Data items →

════════

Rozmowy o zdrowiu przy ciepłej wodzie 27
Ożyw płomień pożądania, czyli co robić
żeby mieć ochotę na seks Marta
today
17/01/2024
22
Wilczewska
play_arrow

════════

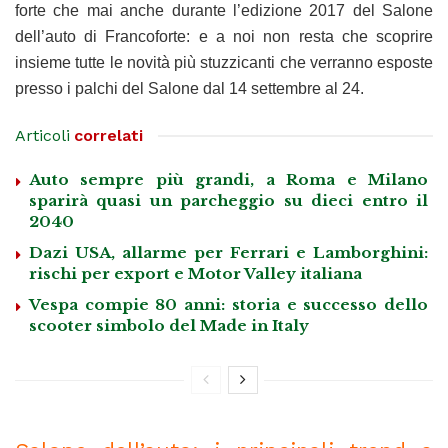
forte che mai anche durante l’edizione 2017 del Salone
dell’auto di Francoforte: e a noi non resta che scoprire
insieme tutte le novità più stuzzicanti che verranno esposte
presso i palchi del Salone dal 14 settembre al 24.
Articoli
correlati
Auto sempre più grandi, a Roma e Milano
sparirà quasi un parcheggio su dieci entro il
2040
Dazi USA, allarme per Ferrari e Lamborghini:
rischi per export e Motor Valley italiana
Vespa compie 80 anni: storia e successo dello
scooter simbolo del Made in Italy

════════

TO-DO ITEM → Print again the lines of the entries above that fall between the line holding "forte che mai" and the line holding "scooter simbolo del Made in Italy", inclusive, exactly as they stand.

TASK OUTPUT →
forte che mai anche durante l’edizione 2017 del Salone
dell’auto di Francoforte: e a noi non resta che scoprire
insieme tutte le novità più stuzzicanti che verranno esposte
presso i palchi del Salone dal 14 settembre al 24.
Articoli
correlati
Auto sempre più grandi, a Roma e Milano
sparirà quasi un parcheggio su dieci entro il
2040
Dazi USA, allarme per Ferrari e Lamborghini:
rischi per export e Motor Valley italiana
Vespa compie 80 anni: storia e successo dello
scooter simbolo del Made in Italy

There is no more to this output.